National Aluminium Company Limited has cancelled the coal linkage plan for its captive power plant in Indonesia. The unit was to power the proposed USD 4 billion, half a million tonne per annum aluminium smelter in Indonesia’s East Kalimantan province.
Nalco recently communicated the decision to Middle East Coal which was to supply 5 million tonnes of thermal coal a year to run 1,250 MW plant.
Mr BL Bagra CMD of Nalco said that “In the past 18 months, MEC failed to formalise the supply agreement. Nalco’s board will now consider other options including acquisition of a coal mine in Indonesia. Coal fired power is the key to the proposed energy intensive smelter project.”
He said that there are various options such as finding another supplier or direct acquisition of a coal asset there a call on the issue is expected in the near future. Nalco could not wrap up the deal with MEC JV between Ras al Khaima Investment Authority and Trimex group of Dubai even after short listing of expressions of interest and an elaborate due diligence exercise.
Mr Bagra said that MEC which holds the concession for 1.5 billion tonnes of coal resources in East Kalimantan province could not achieve financial closure for its mining project. On this hinged Nalco’s supply agreement with MEC. Nor could it complete its planned equity restructuring in the intervening period.
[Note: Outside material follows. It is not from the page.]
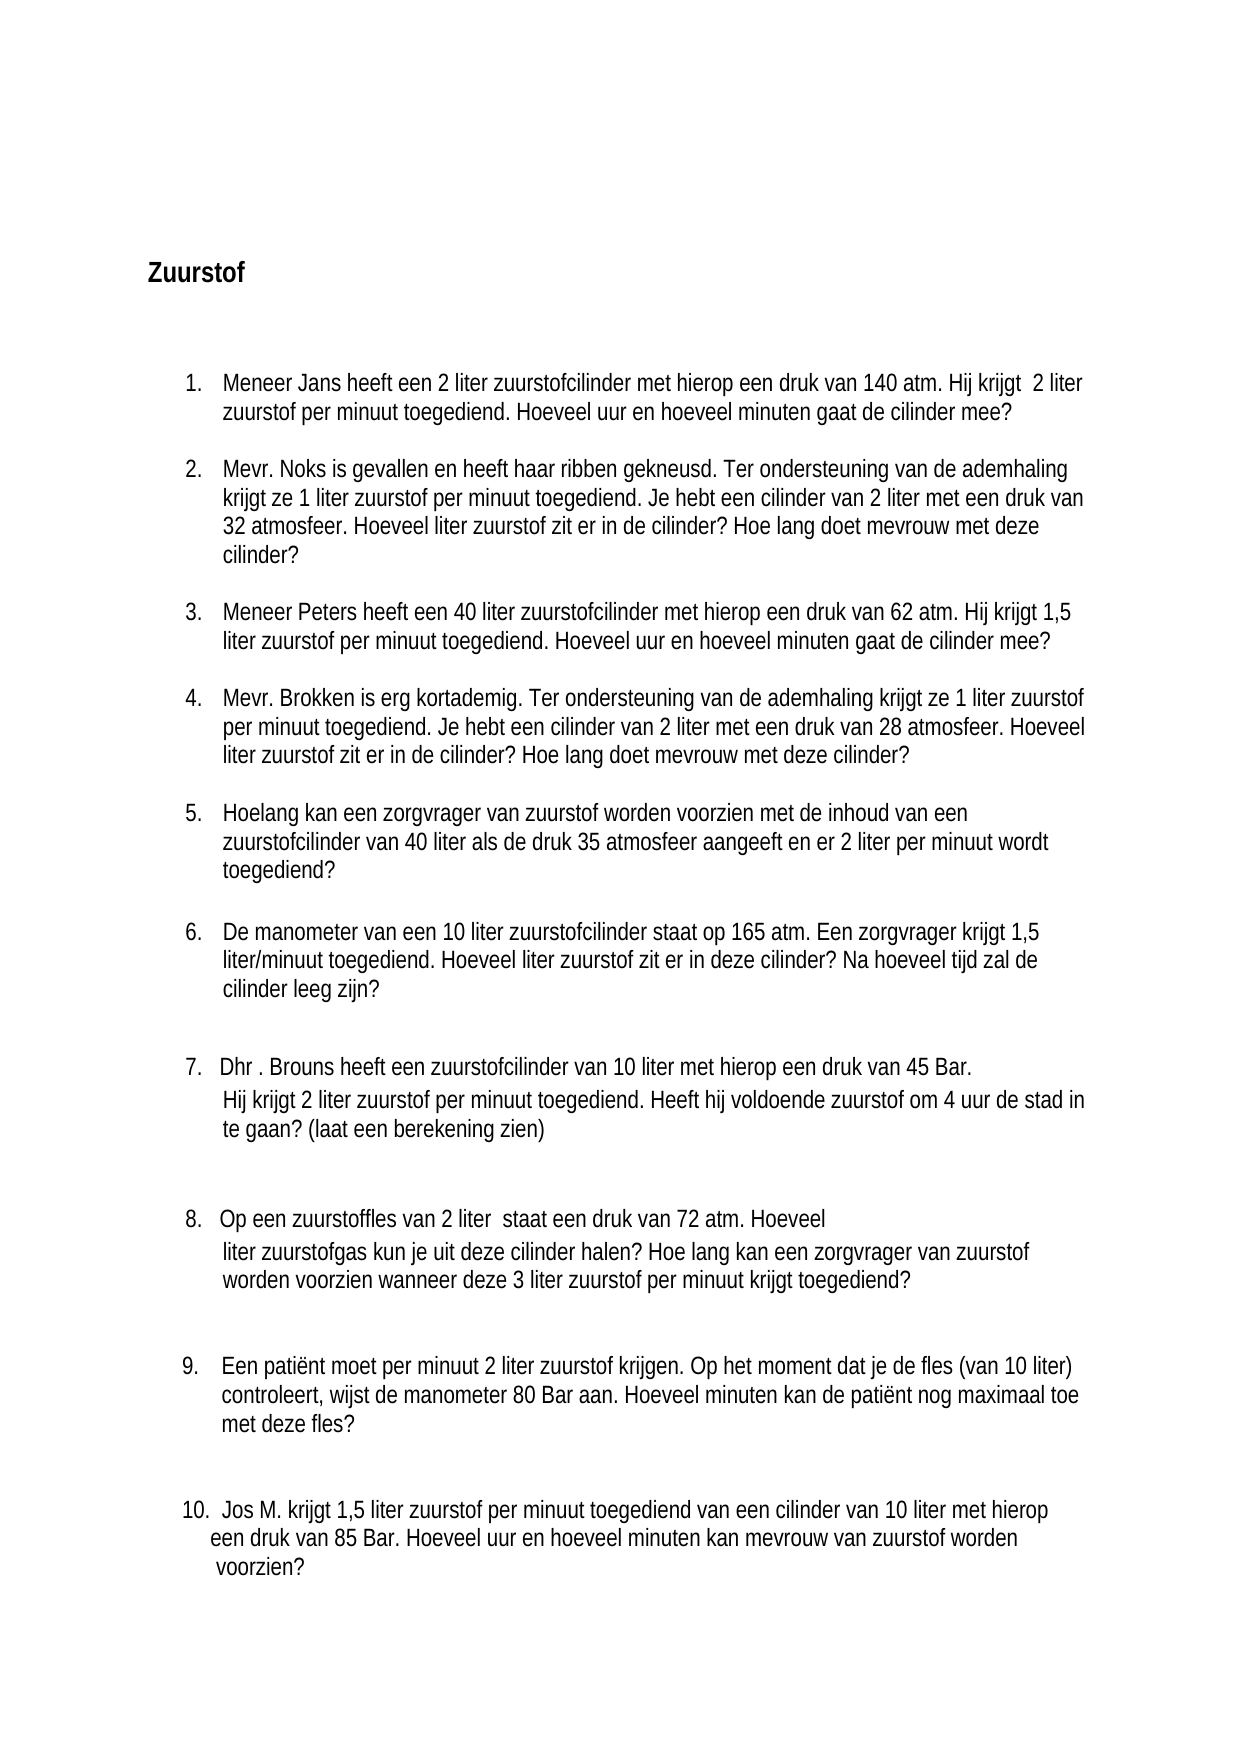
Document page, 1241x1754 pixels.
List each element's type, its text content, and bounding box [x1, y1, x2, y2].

He said that we had to terminate the bid and selection process as MEC also did not respond to our repeated inquiries. Also stuck are MEC’s plans to build, through a separate entity, a 125 kilometers, 60 million tonne per annum rail corridor linking the mine site to Kalimantan’s eastern coast where a jetty was to be put up.
Under the MoU, Nalco was to have the right to use this infrastructure for bringing in alumina from India and evacuation of aluminium for export. The MoU also provided for a share swap between the two project entities, conditional on their commissioning.